Given data section start
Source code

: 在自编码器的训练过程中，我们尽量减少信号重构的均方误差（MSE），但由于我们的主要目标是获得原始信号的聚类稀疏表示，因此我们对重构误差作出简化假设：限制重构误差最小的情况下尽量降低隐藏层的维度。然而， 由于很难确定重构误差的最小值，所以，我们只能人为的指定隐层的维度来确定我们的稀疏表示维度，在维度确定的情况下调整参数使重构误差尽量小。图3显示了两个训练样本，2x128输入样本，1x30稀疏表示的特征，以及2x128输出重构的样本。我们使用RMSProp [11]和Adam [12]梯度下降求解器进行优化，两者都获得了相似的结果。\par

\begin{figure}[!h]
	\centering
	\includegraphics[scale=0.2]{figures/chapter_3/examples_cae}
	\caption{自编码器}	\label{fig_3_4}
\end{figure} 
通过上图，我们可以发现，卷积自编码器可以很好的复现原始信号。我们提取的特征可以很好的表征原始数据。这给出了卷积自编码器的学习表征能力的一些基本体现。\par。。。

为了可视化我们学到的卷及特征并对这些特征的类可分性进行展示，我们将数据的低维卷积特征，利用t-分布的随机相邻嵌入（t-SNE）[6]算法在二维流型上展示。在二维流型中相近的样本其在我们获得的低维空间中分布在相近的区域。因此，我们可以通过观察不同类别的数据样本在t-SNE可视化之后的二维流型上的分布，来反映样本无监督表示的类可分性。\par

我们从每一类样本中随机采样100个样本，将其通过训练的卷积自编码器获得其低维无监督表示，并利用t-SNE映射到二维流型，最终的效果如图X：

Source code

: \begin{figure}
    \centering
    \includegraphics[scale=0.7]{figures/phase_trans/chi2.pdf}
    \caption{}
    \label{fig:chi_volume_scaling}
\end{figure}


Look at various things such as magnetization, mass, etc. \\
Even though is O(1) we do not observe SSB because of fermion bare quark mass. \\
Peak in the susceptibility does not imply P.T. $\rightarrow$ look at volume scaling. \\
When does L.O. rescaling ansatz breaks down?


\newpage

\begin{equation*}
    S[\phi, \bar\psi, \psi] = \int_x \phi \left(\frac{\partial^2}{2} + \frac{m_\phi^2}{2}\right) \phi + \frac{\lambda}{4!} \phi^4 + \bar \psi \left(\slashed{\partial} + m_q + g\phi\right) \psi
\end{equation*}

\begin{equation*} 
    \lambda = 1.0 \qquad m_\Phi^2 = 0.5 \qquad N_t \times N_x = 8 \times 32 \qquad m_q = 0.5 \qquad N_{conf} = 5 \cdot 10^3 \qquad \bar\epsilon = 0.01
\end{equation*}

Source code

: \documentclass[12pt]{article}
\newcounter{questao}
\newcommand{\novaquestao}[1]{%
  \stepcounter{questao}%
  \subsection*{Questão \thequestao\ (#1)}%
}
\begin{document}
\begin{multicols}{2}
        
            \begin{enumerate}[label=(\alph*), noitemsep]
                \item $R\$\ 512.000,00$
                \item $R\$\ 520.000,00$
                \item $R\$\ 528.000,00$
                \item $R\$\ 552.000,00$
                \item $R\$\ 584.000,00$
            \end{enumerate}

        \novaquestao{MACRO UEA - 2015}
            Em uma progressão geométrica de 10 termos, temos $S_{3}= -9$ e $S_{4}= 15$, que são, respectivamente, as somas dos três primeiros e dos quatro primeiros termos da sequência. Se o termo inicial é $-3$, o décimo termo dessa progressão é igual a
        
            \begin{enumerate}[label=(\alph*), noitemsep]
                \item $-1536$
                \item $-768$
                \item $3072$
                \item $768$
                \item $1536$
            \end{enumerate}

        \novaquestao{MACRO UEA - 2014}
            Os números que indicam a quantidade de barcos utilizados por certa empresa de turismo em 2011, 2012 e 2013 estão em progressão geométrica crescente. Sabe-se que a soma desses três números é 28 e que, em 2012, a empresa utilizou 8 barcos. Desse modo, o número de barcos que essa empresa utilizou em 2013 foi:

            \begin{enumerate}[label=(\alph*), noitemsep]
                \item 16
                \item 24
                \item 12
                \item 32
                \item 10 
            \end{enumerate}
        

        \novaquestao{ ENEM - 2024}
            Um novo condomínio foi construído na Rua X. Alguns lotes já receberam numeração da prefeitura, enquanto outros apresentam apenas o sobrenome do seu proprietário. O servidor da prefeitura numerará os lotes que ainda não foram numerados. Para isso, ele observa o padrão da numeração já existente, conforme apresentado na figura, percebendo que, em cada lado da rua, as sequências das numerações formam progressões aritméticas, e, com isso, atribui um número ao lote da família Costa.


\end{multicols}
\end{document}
Given data section end
* **Work item**:
Would you please transcribe the records above in full and exactly?

* **Task solution**:
Source code

: 在自编码器的训练过程中，我们尽量减少信号重构的均方误差（MSE），但由于我们的主要目标是获得原始信号的聚类稀疏表示，因此我们对重构误差作出简化假设：限制重构误差最小的情况下尽量降低隐藏层的维度。然而， 由于很难确定重构误差的最小值，所以，我们只能人为的指定隐层的维度来确定我们的稀疏表示维度，在维度确定的情况下调整参数使重构误差尽量小。图3显示了两个训练样本，2x128输入样本，1x30稀疏表示的特征，以及2x128输出重构的样本。我们使用RMSProp [11]和Adam [12]梯度下降求解器进行优化，两者都获得了相似的结果。\par

\begin{figure}[!h]
	\centering
	\includegraphics[scale=0.2]{figures/chapter_3/examples_cae}
	\caption{自编码器}	\label{fig_3_4}
\end{figure} 
通过上图，我们可以发现，卷积自编码器可以很好的复现原始信号。我们提取的特征可以很好的表征原始数据。这给出了卷积自编码器的学习表征能力的一些基本体现。\par。。。

为了可视化我们学到的卷及特征并对这些特征的类可分性进行展示，我们将数据的低维卷积特征，利用t-分布的随机相邻嵌入（t-SNE）[6]算法在二维流型上展示。在二维流型中相近的样本其在我们获得的低维空间中分布在相近的区域。因此，我们可以通过观察不同类别的数据样本在t-SNE可视化之后的二维流型上的分布，来反映样本无监督表示的类可分性。\par

我们从每一类样本中随机采样100个样本，将其通过训练的卷积自编码器获得其低维无监督表示，并利用t-SNE映射到二维流型，最终的效果如图X：

Source code

: \begin{figure}
    \centering
    \includegraphics[scale=0.7]{figures/phase_trans/chi2.pdf}
    \caption{}
    \label{fig:chi_volume_scaling}
\end{figure}


Look at various things such as magnetization, mass, etc. \\
Even though is O(1) we do not observe SSB because of fermion bare quark mass. \\
Peak in the susceptibility does not imply P.T. $\rightarrow$ look at volume scaling. \\
When does L.O. rescaling ansatz breaks down?


\newpage

\begin{equation*}
    S[\phi, \bar\psi, \psi] = \int_x \phi \left(\frac{\partial^2}{2} + \frac{m_\phi^2}{2}\right) \phi + \frac{\lambda}{4!} \phi^4 + \bar \psi \left(\slashed{\partial} + m_q + g\phi\right) \psi
\end{equation*}

\begin{equation*} 
    \lambda = 1.0 \qquad m_\Phi^2 = 0.5 \qquad N_t \times N_x = 8 \times 32 \qquad m_q = 0.5 \qquad N_{conf} = 5 \cdot 10^3 \qquad \bar\epsilon = 0.01
\end{equation*}

Source code

: \documentclass[12pt]{article}
\newcounter{questao}
\newcommand{\novaquestao}[1]{%
  \stepcounter{questao}%
  \subsection*{Questão \thequestao\ (#1)}%
}
\begin{document}
\begin{multicols}{2}
        
            \begin{enumerate}[label=(\alph*), noitemsep]
                \item $R\$\ 512.000,00$
                \item $R\$\ 520.000,00$
                \item $R\$\ 528.000,00$
                \item $R\$\ 552.000,00$
                \item $R\$\ 584.000,00$
            \end{enumerate}

        \novaquestao{MACRO UEA - 2015}
            Em uma progressão geométrica de 10 termos, temos $S_{3}= -9$ e $S_{4}= 15$, que são, respectivamente, as somas dos três primeiros e dos quatro primeiros termos da sequência. Se o termo inicial é $-3$, o décimo termo dessa progressão é igual a
        
            \begin{enumerate}[label=(\alph*), noitemsep]
                \item $-1536$
                \item $-768$
                \item $3072$
                \item $768$
                \item $1536$
            \end{enumerate}

        \novaquestao{MACRO UEA - 2014}
            Os números que indicam a quantidade de barcos utilizados por certa empresa de turismo em 2011, 2012 e 2013 estão em progressão geométrica crescente. Sabe-se que a soma desses três números é 28 e que, em 2012, a empresa utilizou 8 barcos. Desse modo, o número de barcos que essa empresa utilizou em 2013 foi:

            \begin{enumerate}[label=(\alph*), noitemsep]
                \item 16
                \item 24
                \item 12
                \item 32
                \item 10 
            \end{enumerate}
        

        \novaquestao{ ENEM - 2024}
            Um novo condomínio foi construído na Rua X. Alguns lotes já receberam numeração da prefeitura, enquanto outros apresentam apenas o sobrenome do seu proprietário. O servidor da prefeitura numerará os lotes que ainda não foram numerados. Para isso, ele observa o padrão da numeração já existente, conforme apresentado na figura, percebendo que, em cada lado da rua, as sequências das numerações formam progressões aritméticas, e, com isso, atribui um número ao lote da família Costa.


\end{multicols}
\end{document}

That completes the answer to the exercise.